Your assignment →
Give the listing again exactly, omitting its images.

'''

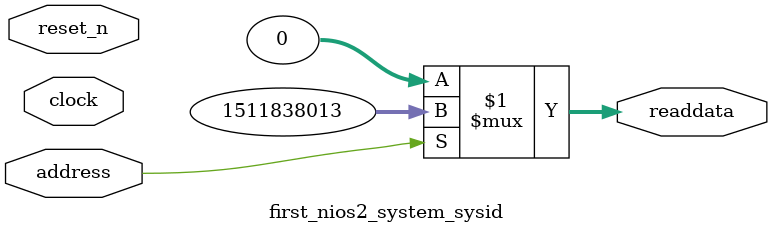
<source format=v>



// synthesis translate_off
`timescale 1ns / 1ps
// synthesis translate_on

// turn off superfluous verilog processor warnings 
// altera message_level Level1 
// altera message_off 10034 10035 10036 10037 10230 10240 10030 

module first_nios2_system_sysid (
               // inputs:
                address,
                clock,
                reset_n,

               // outputs:
                readdata
             )
;

  output  [ 31: 0] readdata;
  input            address;
  input            clock;
  input            reset_n;

  wire    [ 31: 0] readdata;
  //control_slave, which is an e_avalon_slave
  assign readdata = address ? 1511838013 : 0;

endmodule



</source>
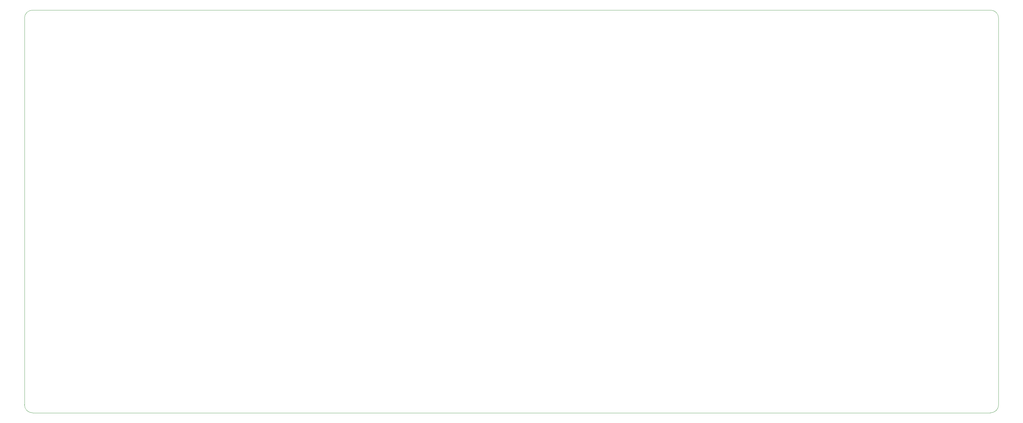
<source format=gbr>
%TF.GenerationSoftware,KiCad,Pcbnew,(5.1.9)-1*%
%TF.CreationDate,2021-08-25T16:21:07-05:00*%
%TF.ProjectId,Full_75,46756c6c-5f37-4352-9e6b-696361645f70,rev?*%
%TF.SameCoordinates,Original*%
%TF.FileFunction,Profile,NP*%
%FSLAX46Y46*%
G04 Gerber Fmt 4.6, Leading zero omitted, Abs format (unit mm)*
G04 Created by KiCad (PCBNEW (5.1.9)-1) date 2021-08-25 16:21:07*
%MOMM*%
%LPD*%
G01*
G04 APERTURE LIST*
%TA.AperFunction,Profile*%
%ADD10C,0.050000*%
%TD*%
G04 APERTURE END LIST*
D10*
X32541659Y-22223572D02*
X313511105Y-22223572D01*
X30160562Y-138103626D02*
X30160562Y-24604669D01*
X313511105Y-140484723D02*
X32541659Y-140484723D01*
X315892202Y-24604669D02*
X315892202Y-138103626D01*
X315892202Y-138103626D02*
G75*
G02*
X313511105Y-140484723I-2381097J0D01*
G01*
X32541659Y-140484723D02*
G75*
G02*
X30160562Y-138103626I0J2381097D01*
G01*
X30160562Y-24604669D02*
G75*
G02*
X32541659Y-22223572I2381097J0D01*
G01*
X313511105Y-22223572D02*
G75*
G02*
X315892202Y-24604669I0J-2381097D01*
G01*
M02*

</source>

'''

Solution to this task →
<source format=v>



// synthesis translate_off
`timescale 1ns / 1ps
// synthesis translate_on

// turn off superfluous verilog processor warnings 
// altera message_level Level1 
// altera message_off 10034 10035 10036 10037 10230 10240 10030 

module first_nios2_system_sysid (
               // inputs:
                address,
                clock,
                reset_n,

               // outputs:
                readdata
             )
;

  output  [ 31: 0] readdata;
  input            address;
  input            clock;
  input            reset_n;

  wire    [ 31: 0] readdata;
  //control_slave, which is an e_avalon_slave
  assign readdata = address ? 1511838013 : 0;

endmodule



</source>
<source format=gbr>
%TF.GenerationSoftware,KiCad,Pcbnew,(5.1.9)-1*%
%TF.CreationDate,2021-08-25T16:21:07-05:00*%
%TF.ProjectId,Full_75,46756c6c-5f37-4352-9e6b-696361645f70,rev?*%
%TF.SameCoordinates,Original*%
%TF.FileFunction,Profile,NP*%
%FSLAX46Y46*%
G04 Gerber Fmt 4.6, Leading zero omitted, Abs format (unit mm)*
G04 Created by KiCad (PCBNEW (5.1.9)-1) date 2021-08-25 16:21:07*
%MOMM*%
%LPD*%
G01*
G04 APERTURE LIST*
%TA.AperFunction,Profile*%
%ADD10C,0.050000*%
%TD*%
G04 APERTURE END LIST*
D10*
X32541659Y-22223572D02*
X313511105Y-22223572D01*
X30160562Y-138103626D02*
X30160562Y-24604669D01*
X313511105Y-140484723D02*
X32541659Y-140484723D01*
X315892202Y-24604669D02*
X315892202Y-138103626D01*
X315892202Y-138103626D02*
G75*
G02*
X313511105Y-140484723I-2381097J0D01*
G01*
X32541659Y-140484723D02*
G75*
G02*
X30160562Y-138103626I0J2381097D01*
G01*
X30160562Y-24604669D02*
G75*
G02*
X32541659Y-22223572I2381097J0D01*
G01*
X313511105Y-22223572D02*
G75*
G02*
X315892202Y-24604669I0J-2381097D01*
G01*
M02*

</source>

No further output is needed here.